Lay out every line of the items that follow as a Markdown table with the columns "No." and "Line," numbering rows in order and skipping blank lines. Omit the pictures from the table.

> _Supplied records_

----------

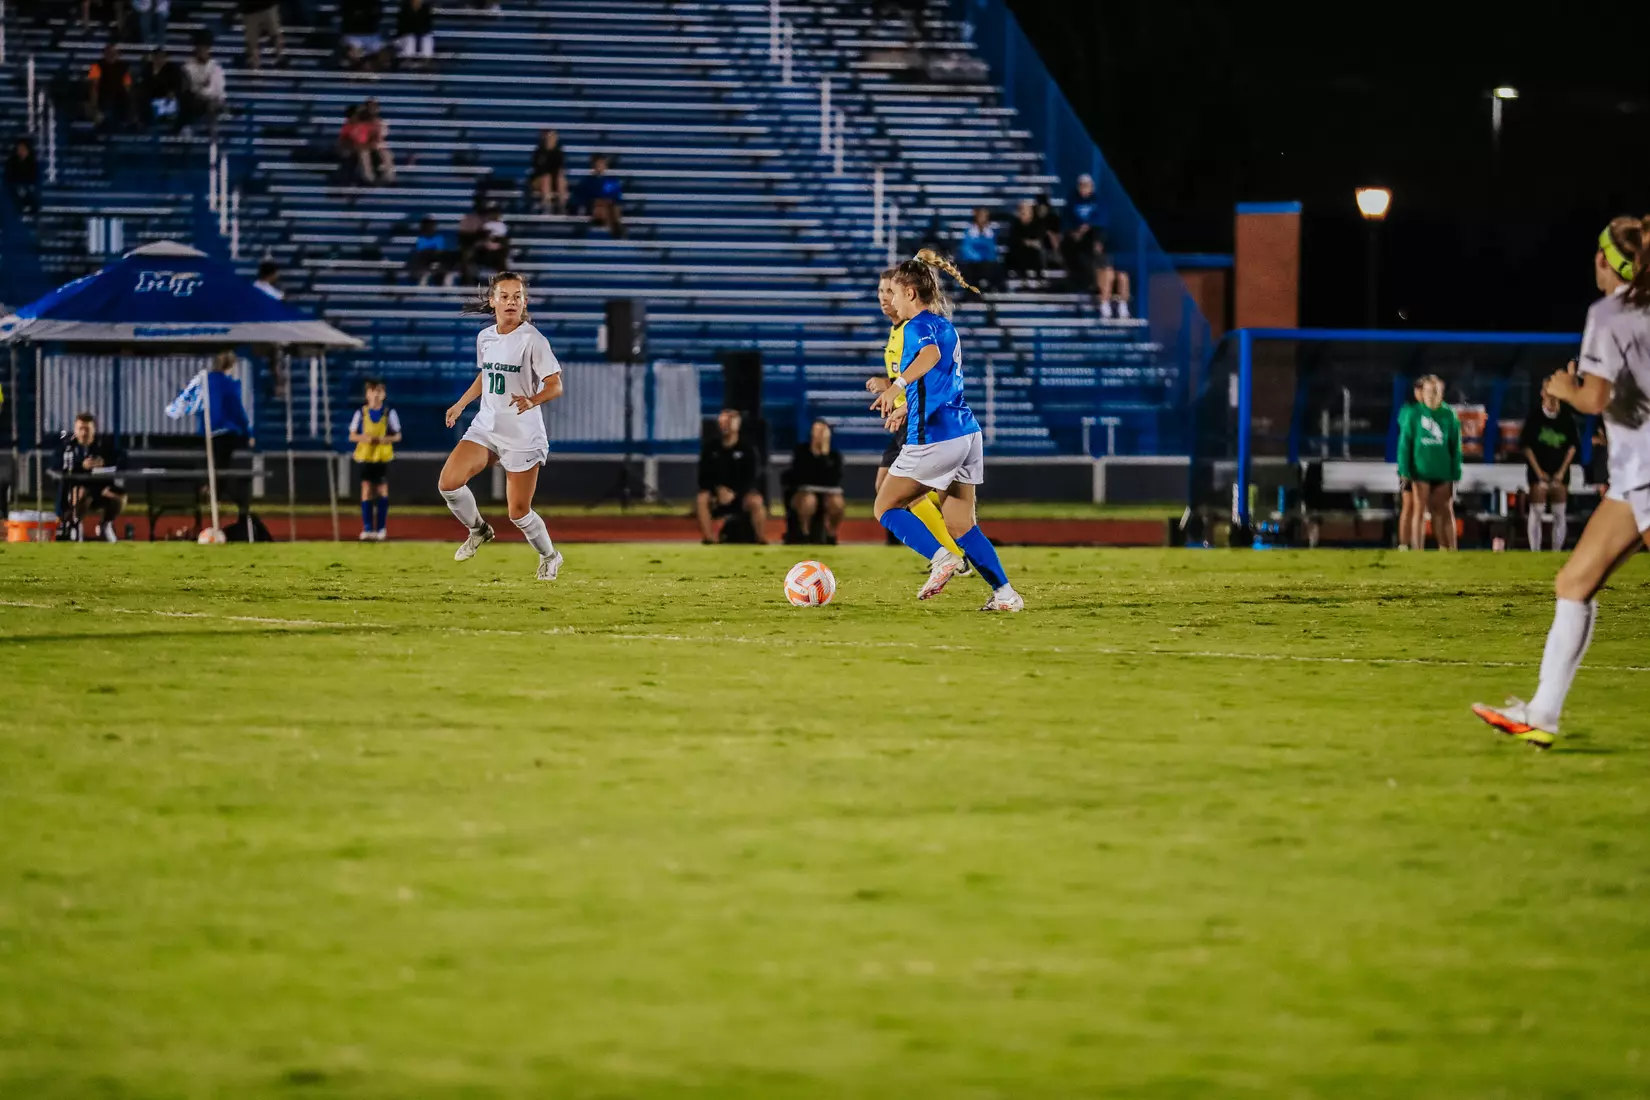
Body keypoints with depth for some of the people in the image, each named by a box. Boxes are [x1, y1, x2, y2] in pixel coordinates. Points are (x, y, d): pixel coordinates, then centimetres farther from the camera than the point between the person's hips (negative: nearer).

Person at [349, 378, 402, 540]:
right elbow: (352, 436, 4)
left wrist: (386, 439, -17)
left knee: (382, 490, -1)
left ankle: (381, 529, 8)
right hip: (364, 456, 0)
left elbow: (398, 436, 4)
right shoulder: (361, 413, 1)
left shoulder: (389, 413, 0)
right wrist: (364, 438, -17)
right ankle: (367, 529, 0)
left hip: (383, 457, 0)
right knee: (366, 491, -3)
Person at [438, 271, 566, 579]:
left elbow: (555, 385, -15)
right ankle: (479, 530, 13)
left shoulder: (532, 340, -13)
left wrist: (532, 401, -33)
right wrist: (461, 404, 22)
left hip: (523, 435, -5)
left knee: (518, 512, 0)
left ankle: (549, 555, 30)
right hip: (486, 427, 5)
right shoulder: (485, 337, 6)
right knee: (449, 482, -16)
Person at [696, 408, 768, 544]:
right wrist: (718, 489, -19)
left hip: (742, 492, -2)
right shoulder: (710, 447, 1)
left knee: (756, 502, -35)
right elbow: (704, 477, 0)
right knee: (701, 499, -29)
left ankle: (762, 540, -23)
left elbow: (752, 478, -12)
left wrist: (734, 493, -25)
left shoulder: (747, 448, -6)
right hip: (717, 492, 2)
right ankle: (708, 539, -27)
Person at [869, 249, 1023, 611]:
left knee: (886, 506, 6)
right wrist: (906, 408, 47)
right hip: (967, 432, 8)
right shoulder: (946, 326, 19)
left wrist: (897, 385, -45)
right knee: (960, 524, 12)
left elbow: (931, 354, -33)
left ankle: (940, 557, -15)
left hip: (933, 437, -8)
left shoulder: (918, 325, -8)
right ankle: (1005, 593, 0)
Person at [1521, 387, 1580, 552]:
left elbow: (1572, 446, 5)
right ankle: (1535, 552, -4)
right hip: (1538, 471, -2)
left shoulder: (1567, 417, 2)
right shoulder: (1534, 418, -3)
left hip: (1560, 472, 2)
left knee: (1560, 513, 1)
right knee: (1536, 512, -6)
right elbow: (1527, 447, -3)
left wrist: (1562, 471, -3)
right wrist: (1539, 473, -9)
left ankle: (1557, 551, 7)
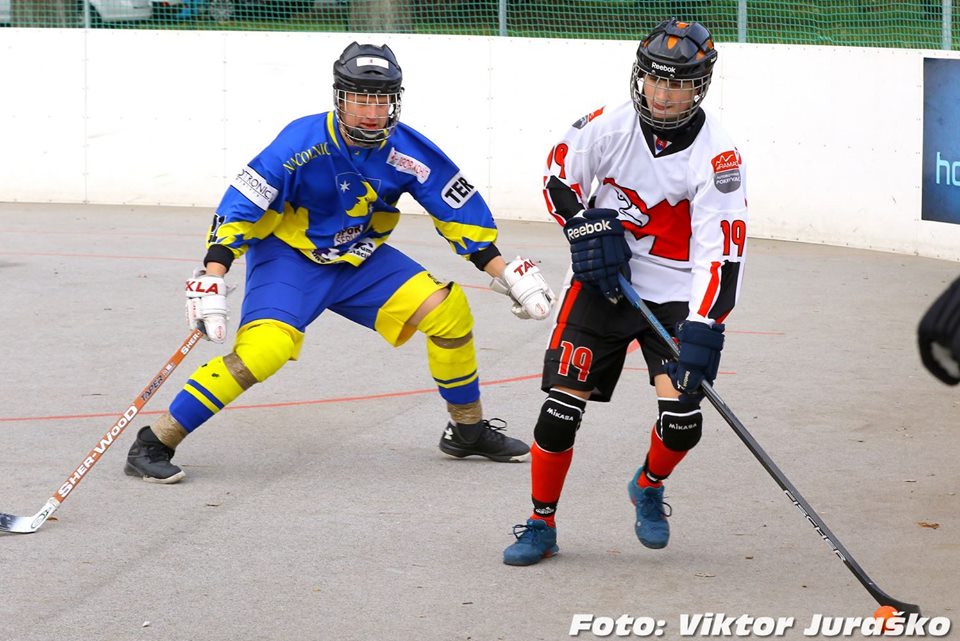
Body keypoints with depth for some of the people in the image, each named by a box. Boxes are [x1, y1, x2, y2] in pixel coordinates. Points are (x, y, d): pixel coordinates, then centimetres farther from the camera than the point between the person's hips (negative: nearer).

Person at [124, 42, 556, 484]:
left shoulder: (408, 151, -13)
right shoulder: (303, 142, -26)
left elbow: (461, 210, -2)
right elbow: (241, 204, -25)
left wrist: (506, 275, -3)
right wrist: (212, 279, -33)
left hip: (360, 260, 5)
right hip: (289, 256, -5)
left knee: (449, 310, -7)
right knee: (264, 348, -29)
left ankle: (469, 430, 15)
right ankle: (154, 443, -21)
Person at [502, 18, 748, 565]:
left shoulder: (717, 157, -18)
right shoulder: (609, 127, -11)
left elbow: (722, 251, -22)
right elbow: (559, 179, 5)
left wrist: (703, 329, -31)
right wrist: (587, 228, -11)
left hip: (674, 294, -1)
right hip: (602, 282, 1)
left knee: (682, 418, -13)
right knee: (562, 405, -7)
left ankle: (649, 487, 21)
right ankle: (541, 523, 9)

----------

> _Output_
| No. | Line |
|---|---|
| 1 | Body keypoints with depth for some of the people in the image, each named by a box. Boxes are [x1, y1, x2, y2] in pixel coordinates. Points are (x, y, d): pixel coordinates, then centimetres farther from the camera than the point between the person's hips (negative: nearer). |
| 2 | Person at [349, 378, 402, 540]: |
| 3 | right elbow: (352, 436, 4) |
| 4 | left wrist: (386, 439, -17) |
| 5 | left knee: (382, 490, -1) |
| 6 | left ankle: (381, 529, 8) |
| 7 | right hip: (364, 456, 0) |
| 8 | left elbow: (398, 436, 4) |
| 9 | right shoulder: (361, 413, 1) |
| 10 | left shoulder: (389, 413, 0) |
| 11 | right wrist: (364, 438, -17) |
| 12 | right ankle: (367, 529, 0) |
| 13 | left hip: (383, 457, 0) |
| 14 | right knee: (366, 491, -3) |
| 15 | Person at [438, 271, 566, 579]: |
| 16 | left elbow: (555, 385, -15) |
| 17 | right ankle: (479, 530, 13) |
| 18 | left shoulder: (532, 340, -13) |
| 19 | left wrist: (532, 401, -33) |
| 20 | right wrist: (461, 404, 22) |
| 21 | left hip: (523, 435, -5) |
| 22 | left knee: (518, 512, 0) |
| 23 | left ankle: (549, 555, 30) |
| 24 | right hip: (486, 427, 5) |
| 25 | right shoulder: (485, 337, 6) |
| 26 | right knee: (449, 482, -16) |
| 27 | Person at [696, 408, 768, 544]: |
| 28 | right wrist: (718, 489, -19) |
| 29 | left hip: (742, 492, -2) |
| 30 | right shoulder: (710, 447, 1) |
| 31 | left knee: (756, 502, -35) |
| 32 | right elbow: (704, 477, 0) |
| 33 | right knee: (701, 499, -29) |
| 34 | left ankle: (762, 540, -23) |
| 35 | left elbow: (752, 478, -12) |
| 36 | left wrist: (734, 493, -25) |
| 37 | left shoulder: (747, 448, -6) |
| 38 | right hip: (717, 492, 2) |
| 39 | right ankle: (708, 539, -27) |
| 40 | Person at [869, 249, 1023, 611]: |
| 41 | left knee: (886, 506, 6) |
| 42 | right wrist: (906, 408, 47) |
| 43 | right hip: (967, 432, 8) |
| 44 | right shoulder: (946, 326, 19) |
| 45 | left wrist: (897, 385, -45) |
| 46 | right knee: (960, 524, 12) |
| 47 | left elbow: (931, 354, -33) |
| 48 | left ankle: (940, 557, -15) |
| 49 | left hip: (933, 437, -8) |
| 50 | left shoulder: (918, 325, -8) |
| 51 | right ankle: (1005, 593, 0) |
| 52 | Person at [1521, 387, 1580, 552]: |
| 53 | left elbow: (1572, 446, 5) |
| 54 | right ankle: (1535, 552, -4) |
| 55 | right hip: (1538, 471, -2) |
| 56 | left shoulder: (1567, 417, 2) |
| 57 | right shoulder: (1534, 418, -3) |
| 58 | left hip: (1560, 472, 2) |
| 59 | left knee: (1560, 513, 1) |
| 60 | right knee: (1536, 512, -6) |
| 61 | right elbow: (1527, 447, -3) |
| 62 | left wrist: (1562, 471, -3) |
| 63 | right wrist: (1539, 473, -9) |
| 64 | left ankle: (1557, 551, 7) |
| 65 | Body keypoints with depth for some of the people in the image, each named by a box. Boxes are [x1, y1, x2, y2] in pixel coordinates. Points are (x, y, d): pixel coordinates, then centimetres farther from the camera than the point between the person's hips (negative: nearer). |
| 66 | Person at [124, 42, 556, 484]: |
| 67 | left shoulder: (408, 151, -13) |
| 68 | right shoulder: (303, 142, -26) |
| 69 | left elbow: (461, 210, -2) |
| 70 | right elbow: (241, 204, -25) |
| 71 | left wrist: (506, 275, -3) |
| 72 | right wrist: (212, 279, -33) |
| 73 | left hip: (360, 260, 5) |
| 74 | right hip: (289, 256, -5) |
| 75 | left knee: (449, 310, -7) |
| 76 | right knee: (264, 348, -29) |
| 77 | left ankle: (469, 430, 15) |
| 78 | right ankle: (154, 443, -21) |
| 79 | Person at [502, 18, 748, 565]: |
| 80 | left shoulder: (717, 157, -18) |
| 81 | right shoulder: (609, 127, -11) |
| 82 | left elbow: (722, 251, -22) |
| 83 | right elbow: (559, 179, 5) |
| 84 | left wrist: (703, 329, -31) |
| 85 | right wrist: (587, 228, -11) |
| 86 | left hip: (674, 294, -1) |
| 87 | right hip: (602, 282, 1) |
| 88 | left knee: (682, 418, -13) |
| 89 | right knee: (562, 405, -7) |
| 90 | left ankle: (649, 487, 21) |
| 91 | right ankle: (541, 523, 9) |